Indemnisation des victimes d’agressions sexuelles: enfin des indemnités honorables

Ces jeunes femmes avaient toutes été victimes dans leur enfance d’agressions sexuelles de la part de leur instituteur.

Elles avaient vécu leur enfance, leur adolescence et enfin jusqu’à l’âge adulte avec ce sentiment d’injustice, d’incompréhension et de honte vis à vis de ces faits.

L’auteur après de nombreuses années de procédure a enfin été jugé et condamné par le tribunal correctionnel (voir article ci-dessous: Tribunal correctionnel de LORIENT du 13.2.2017).

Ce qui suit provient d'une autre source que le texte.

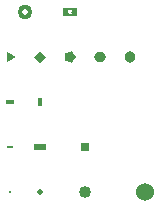
<source format=gbr>
G04 Test: Inch units - standard apertures*
G04 Tests all standard apertures using inch units*
G04 Equivalent to mm/apertures tests but in inches*
%FSLAX26Y26*%
%MOIN*%
G04 Circle apertures - various sizes in inches*
%ADD10C,0.010*%
%ADD11C,0.020*%
%ADD12C,0.040*%
%ADD13C,0.060*%
G04 Rectangle apertures*
%ADD20R,0.020X0.010*%
%ADD21R,0.040X0.020*%
%ADD22R,0.030X0.030*%
G04 Obround apertures*
%ADD30O,0.030X0.015*%
%ADD31O,0.015X0.030*%
G04 Polygon apertures*
%ADD40P,0.040X3*%
%ADD41P,0.040X4*%
%ADD42P,0.040X5*%
%ADD43P,0.040X6*%
%ADD44P,0.040X6X30*%
G04 Apertures with holes*
%ADD50C,0.050X0.020*%
%ADD51R,0.050X0.030X0.015*%
G04 Flash circles in a row (Y = 0.1 inch)*
D10*
X50000Y100000D03*
D11*
X150000Y100000D03*
D12*
X300000Y100000D03*
D13*
X500000Y100000D03*
G04 Flash rectangles (Y = 0.25 inch)*
D20*
X50000Y250000D03*
D21*
X150000Y250000D03*
D22*
X300000Y250000D03*
G04 Flash obrounds (Y = 0.4 inch)*
D30*
X50000Y400000D03*
D31*
X150000Y400000D03*
G04 Flash polygons (Y = 0.55 inch)*
D40*
X50000Y550000D03*
D41*
X150000Y550000D03*
D42*
X250000Y550000D03*
D43*
X350000Y550000D03*
D44*
X450000Y550000D03*
G04 Flash apertures with holes (Y = 0.7 inch)*
D50*
X100000Y700000D03*
D51*
X250000Y700000D03*
M02*

</source>
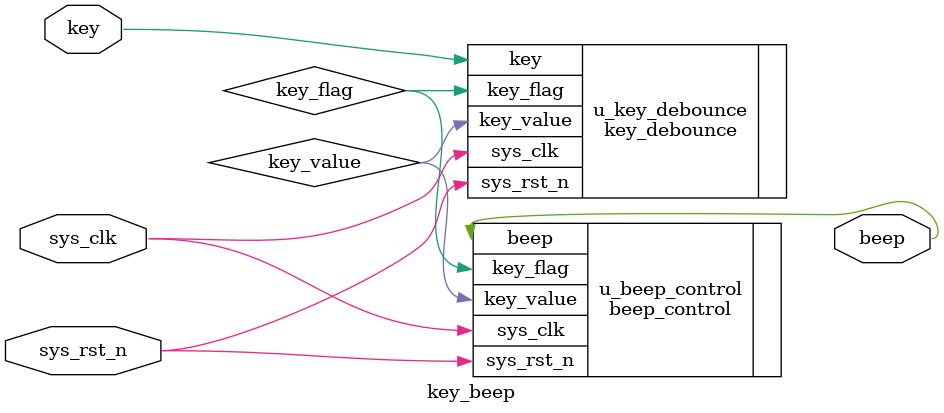
<source format=v>


module key_beep(
    input sys_clk,
    input sys_rst_n,
    
    input key,
    output beep
    );
    
    // 感受一下这里的wire有什么作用？
    // 我们不管里面是什么情况，因为我们要把模块连接起来，所以就这样做了
    wire key_value;
    wire key_flag;
    
    // ****************** main ***********************
    
    // 按键消抖模块
    key_debounce u_key_debounce(
        .sys_clk (sys_clk),
        .sys_rst_n (sys_rst_n),
        
        .key (key),
        .key_value (key_value), // output
        .key_flag (key_flag)    // output
    );
    
    // 凤鸣器模块
    beep_control u_beep_control(
        .sys_clk (sys_clk),
        .sys_rst_n (sys_rst_n),
        
        .key_value (key_value),
        .key_flag (key_flag),
        .beep (beep)            // output
    ); 
endmodule

</source>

L’ indemnisation des victimes a également été fixée par le tribunal par une décision rendue le 3 avril 2017. Ces jeunes femmes, assistées de Me AUBRET-LEBAS, ont toutes obtenues les sommes qu’elles avaient sollicitées, de 5 000€ à 10 000€ en fonction des répercutions et de la gravité des faits pour chacune d’entre elles.

Le tribunal a apprécié à sa juste mesure le préjudice invisible subi par les victimes d’agressions sexuelles, préjudice d’autant plus important lorsque les victimes sont mineures.

La décision n’est pas définitive, le prévenu en ayant interjeté appel.

Le préjudice d’affection d’une victime par ricochet peut être distinct des souffrances endurées subies dans le cadre d’un préjudice corporel autonome

Dans cet arrêt du 11 janvier 2017, la Cour d’appel de RENNES est venue apporter un éclairage nouveau sur cette question.

Les décisions de la Cour de Cassation sur la question déboutaient les victimes des demandes présentées au titre des souffrances endurées, dès lors que la victime avait déjà été indemnisée de son préjudice d’affection du fait de la perte d’un être cher.

Le Fonds de Garantie concluait dans ces hypothèses à une double indemnisation du même préjudice.

Dans ce dossier, la preuve a été rapportée, par une expertise médicale, que les souffrances endurées par la victime par ricochet, dans le cadre du deuil pathologique auquel elle avait dû faire face, étaient bien distinctes du préjudice d’affection subi consécutivement au décès de ce proche.

La Cour a accordé l’indemnisation du préjudice d’affection ET du préjudice corporel autonome de cette victime par ricochet, et notamment des souffrances endurées.

Il s’agit d’une excellente décision permettant aux victimes par ricochet, elles-même victimes d’un préjudice corporel autonome, d’être indemnisées de leur préjudice d’affection, mais également et totalement, de leur préjudice corporel propre. Il faut dans cette hypothèse rapporter la preuve que les préjudices sont bien distincts.

Le Fonds de Garantie n’a pas formé de pourvoi contre cette décision.